暗い方が荘厳さが出るという考え方もあると思いますが、「暗い=怖い」と感じる子どもたちにもお寺に親しんで貰えるよう、明るさにこだわって照明コーディネーターの方に入っていただきました。もちろん、高齢の門徒さんにも明るさは好評です。
お内陣と外陣の間を仕切る巻障子には、明るい木目の折りたたみ扉を特注。閉め切るとご本尊に失礼なく外陣で過ごせるので、子どもたちの習い事などにも活用してもらいやすくなりました。

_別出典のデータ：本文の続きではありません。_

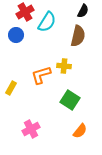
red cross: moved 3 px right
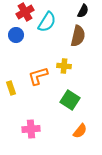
orange L-shape: moved 3 px left, 1 px down
yellow rectangle: rotated 48 degrees counterclockwise
pink cross: rotated 24 degrees clockwise
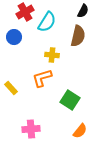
blue circle: moved 2 px left, 2 px down
yellow cross: moved 12 px left, 11 px up
orange L-shape: moved 4 px right, 2 px down
yellow rectangle: rotated 24 degrees counterclockwise
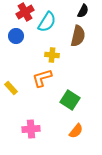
blue circle: moved 2 px right, 1 px up
orange semicircle: moved 4 px left
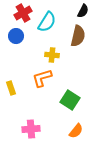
red cross: moved 2 px left, 1 px down
yellow rectangle: rotated 24 degrees clockwise
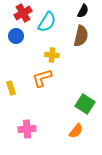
brown semicircle: moved 3 px right
green square: moved 15 px right, 4 px down
pink cross: moved 4 px left
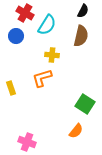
red cross: moved 2 px right; rotated 30 degrees counterclockwise
cyan semicircle: moved 3 px down
pink cross: moved 13 px down; rotated 24 degrees clockwise
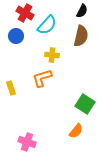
black semicircle: moved 1 px left
cyan semicircle: rotated 10 degrees clockwise
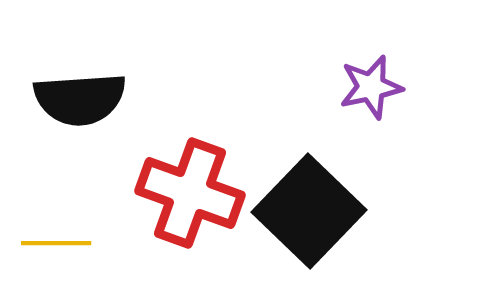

▲全館空調「スマート・エアーズ」で広い空間もムラなく冷暖房ができるため、広間と外廊下の間の障子を閉める必要が無く、最近は障子を取り外したままにして空間を広く使っているそう。巻障子を全閉すると壁のようになって、外陣全体が畳の大広間に。全開するとお内陣を広く見渡すことができる。
念願だった納骨堂も屋内につくれました
建て替えの際に何よりもつくりたかったのが納骨堂でした。今まではお預かりしたお骨を仕舞って置く場所が押入れしかなく、自由にお参りしていただくことができませんでした。今回は本堂の奥に、全館空調「スマート・エアーズ」で一年中24時間快適な納骨堂をつくりました。真夏でも真冬でも雨の日でも、天候に関係なく快適にお参りしていただけます。
外のお墓にご主人の納骨に来られた奥様が完成直後の納骨堂を見られて、「私はこっちにする!きれいで明るくて、みんなが楽しくおしゃべりしているみたいだから」と仰られたことがありました。若夫婦に「お父さんはどうするの?!」と言われていましたが(笑)。お墓の後継ぎがいない方にとってもご安心いただける納骨堂をつくることができて、私もホッとしました。
納骨堂は、大阪堺の業者に頼んで新しくつくってもらいましたが、お内陣の中の天井絵、宮殿、御開山の厨子、迎門柱などは旧本堂で使われていたものを修復し、新たに彩色や金箔を行って、製作当時の煌びやかさを蘇らせることができました。お寺らしい荘厳さや、以前の本堂の雰囲気を残すことができて、門徒さんにも喜んでいただけています。




▲IT関係に強いご住職は、建て替えの貴重な記録を息子様と一緒に動画にまとめてDVDを作成。取材当日に動画を見せていただいた収納式スクリーンは、日頃の集まりの際にも活躍しているそう。インスタグラムでも積極的に情報提供を行っておられる。